Dr. Matthew Walker, a neuroscientist and author of Why We Sleep, explains that the brain forms strong associations between environment and activity. "If you watch screens in bed," he says, "your brain will stop associating the bed with sleep and begin to associate it with being awake."
Here's what that means in real life:
Endless restlessness — You lie down exhausted, but your brain still expects stimulation because that's what it's used to.
Delayed melatonin release — The blue light from your phone tells your body it's daytime, making it harder to fall asleep.
Broken sleep rhythm — Late-night scrolling keeps your mind buzzing long after you've put your phone down.
Your bed should be a cue for your body to relax — not to scroll. Every time you blur that line, you teach your brain to stay awake longer.
2. How Screens Hijack Your Sleep Cycle
It's not just the content that keeps you up — it's how your body reacts to it. When you're watching videos, reading emails, or checking news at night, your body's internal clock, called the circadian rhythm, gets disrupted. This rhythm relies on light cues to know when it's time to rest.
Here's what happens step by step:
Blue light blocks melatonin — Melatonin is your sleep hormone. Even 30 minutes of phone use can reduce its production, making it harder to feel sleepy.
Emotional stimulation — Scrolling through exciting, funny, or stressful content spikes cortisol, the stress hormone. Your body can't relax if it thinks it's in "alert mode."
Attention overload — Rapid content switching (from memes to messages to news) floods your brain with dopamine. Once it stops, you crash — feeling tired yet restless.
To fix this, you need to teach your brain to slow down again. You can't expect it to switch from digital chaos to deep sleep in seconds.
3. Creating a "Sleep-Only" Zone
If you want your brain to rest, you must rebuild the association between your bed and sleep. It's like reprogramming your mind. The goal: when you lie down, your body should instantly think, "Ah, it's time to relax."
Try these changes:
Keep screens out of reach — Charge your phone in another room. Use a basic alarm clock instead of relying on your phone to wake you.
Set a digital curfew — Pick a cutoff time, ideally 30–60 minutes before bed. Use that time to stretch, journal, or read a physical book.
Create a wind-down routine — Turn down the lights, listen to calming sounds, or do gentle breathing. Consistency trains your brain to slow down.
Think of it as teaching your mind new habits. At first, you'll feel the urge to reach for your phone — that's normal. But after a week or two, your body will start responding differently to bedtime cues.
4. What to Do Instead of Scrolling
You don't have to stare at the ceiling if you can't sleep — but you do need to pick activities that calm your brain instead of stimulating it.
Write a "brain dump" list — If thoughts are racing, jot them down. Emptying your mind on paper helps reduce mental clutter.
Listen to slow audio — Soft podcasts or nature sounds can relax your nervous system without visual stimulation.

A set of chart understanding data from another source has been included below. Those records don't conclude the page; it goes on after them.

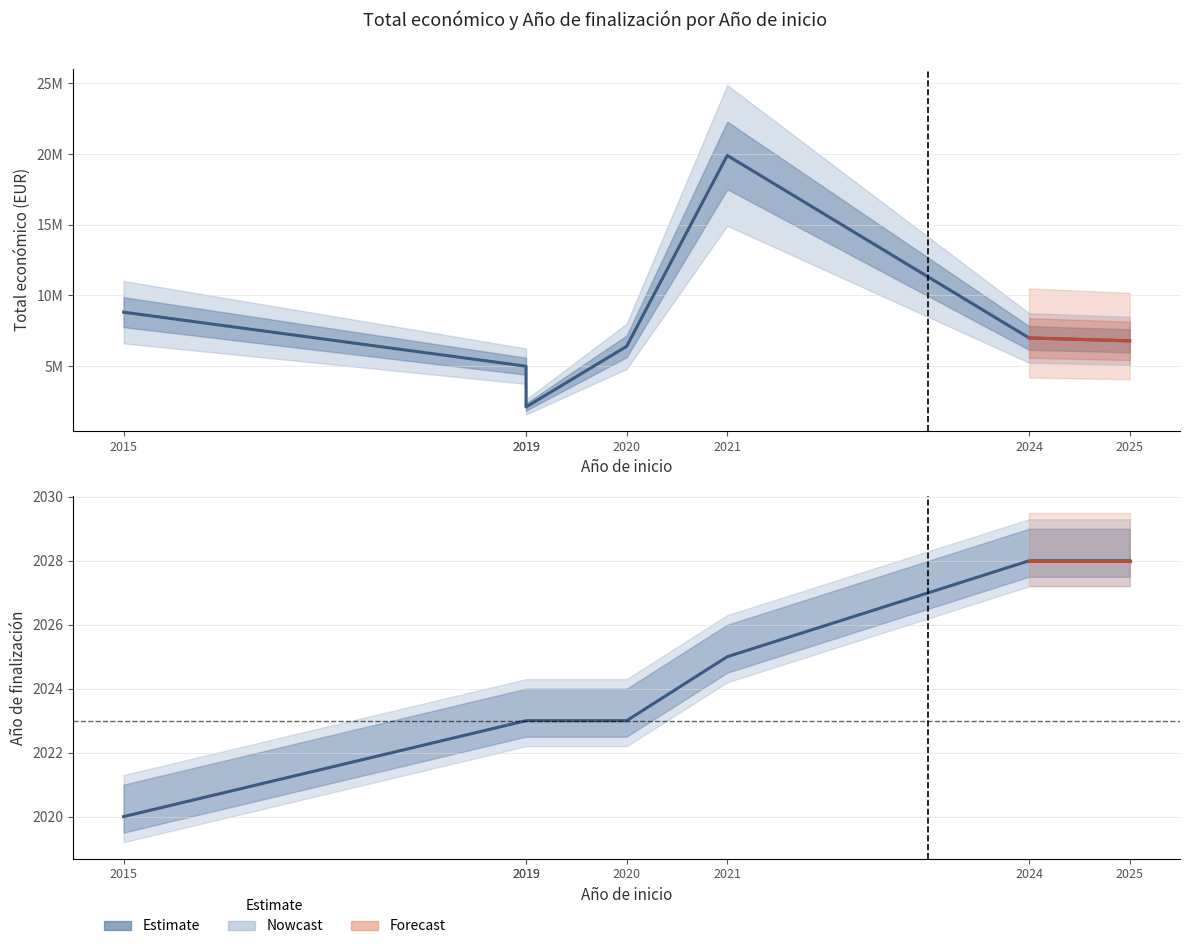

Between 2019 and 2020, which series saw the biggest shift?

Total economico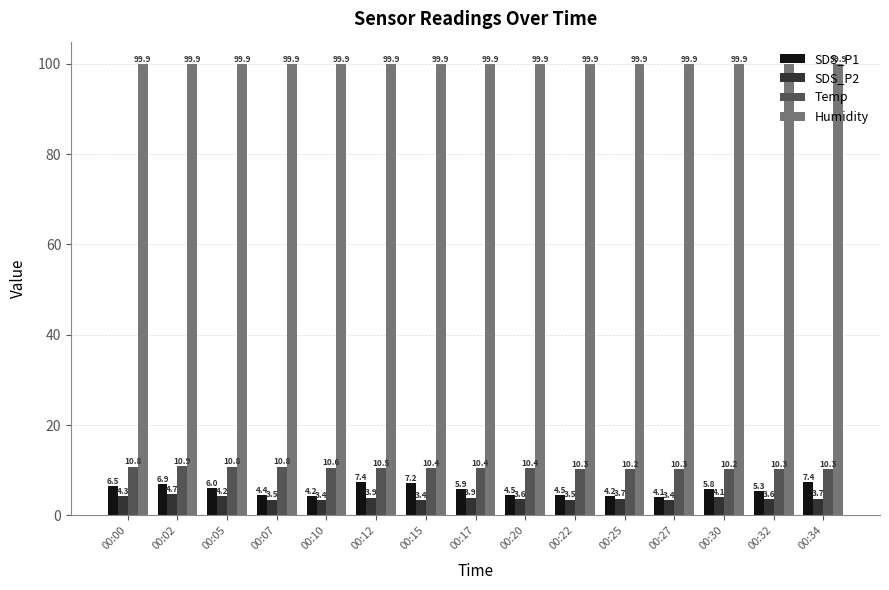

At which label does Temp reach its peak?

00:02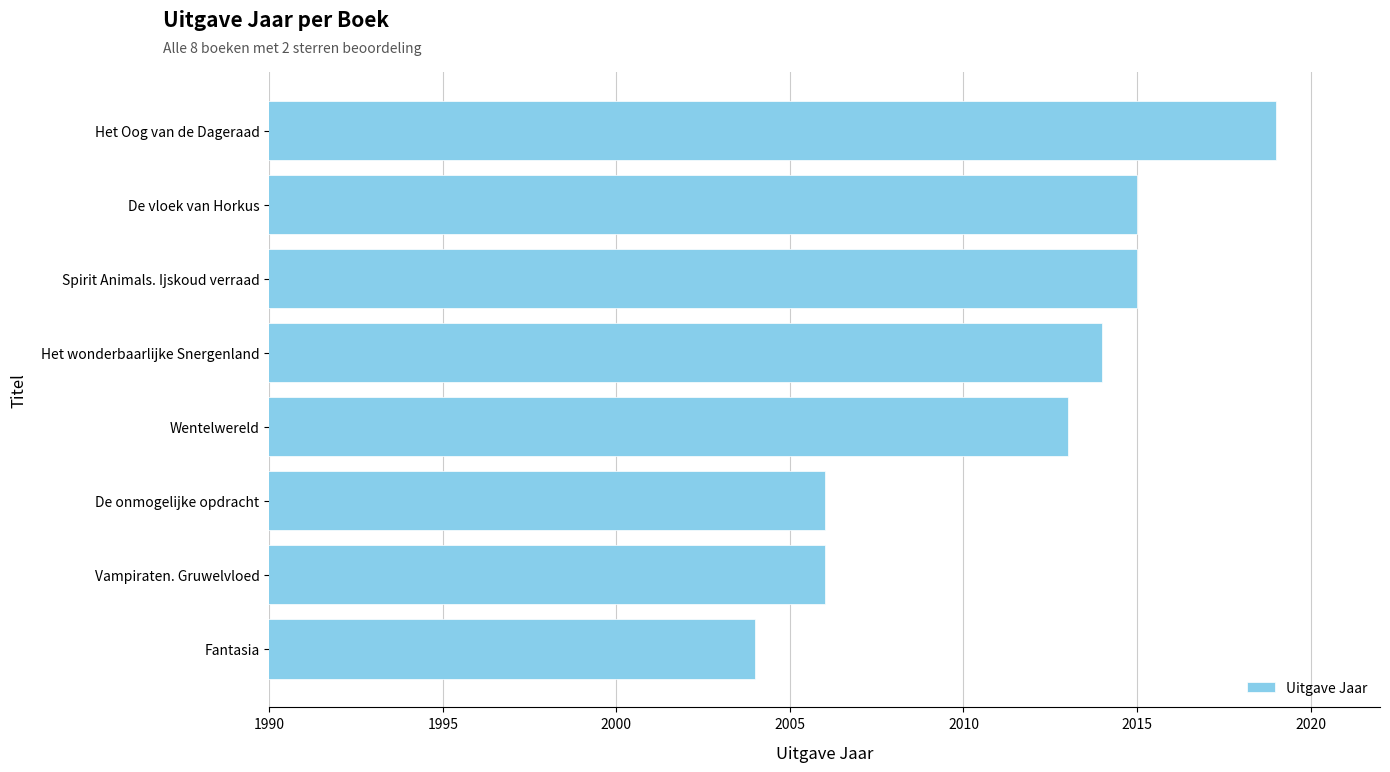

How many series are shown in this chart?

1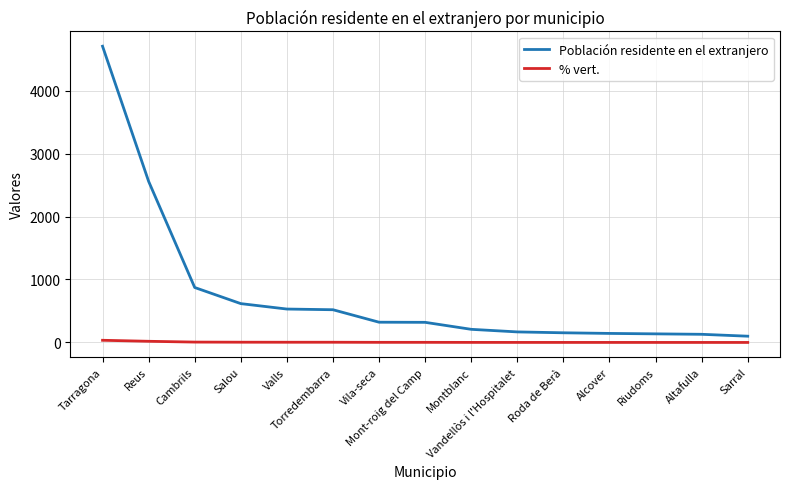

What is the difference between the highest and lowest values at Vandellòs i l'Hospitalet?

166.7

Stretch or breathe — Gentle strecthing or deep breathing signals your body to release tension and prepare for rest.
These small acts help reset your brain chemistry. Instead of chasing dopamine, you'll be encouraging serotonin and melatonin — the hormones of calm and sleep.
5. Reclaiming the Night
Think of your bedroom as a sanctuary, not a second living room. The soft glow of your phone might feel harmless, but it's quietly training your brain to stay awake when it should be powering down. When you protect your sleep space, you protect your mental clarity, mood, and focus the next day.
Respect the boundary — Your bed is for sleep and intimacy — not scrolling.
Celebrate small wins — Even one night without phone time is progress. Notice how you feel the next morning.
Reward yourself — Enjoy the sense of calm that comes from falling asleep faster and waking up truly rested.
So tonight, before you climb into bed, try something radical: leave your phone behind. Let your brain rediscover what the dark, quiet stillness of night feels like. Sleep isn't something you chase through screens — it's something you invite back by giving your mind the rest it's been begging for.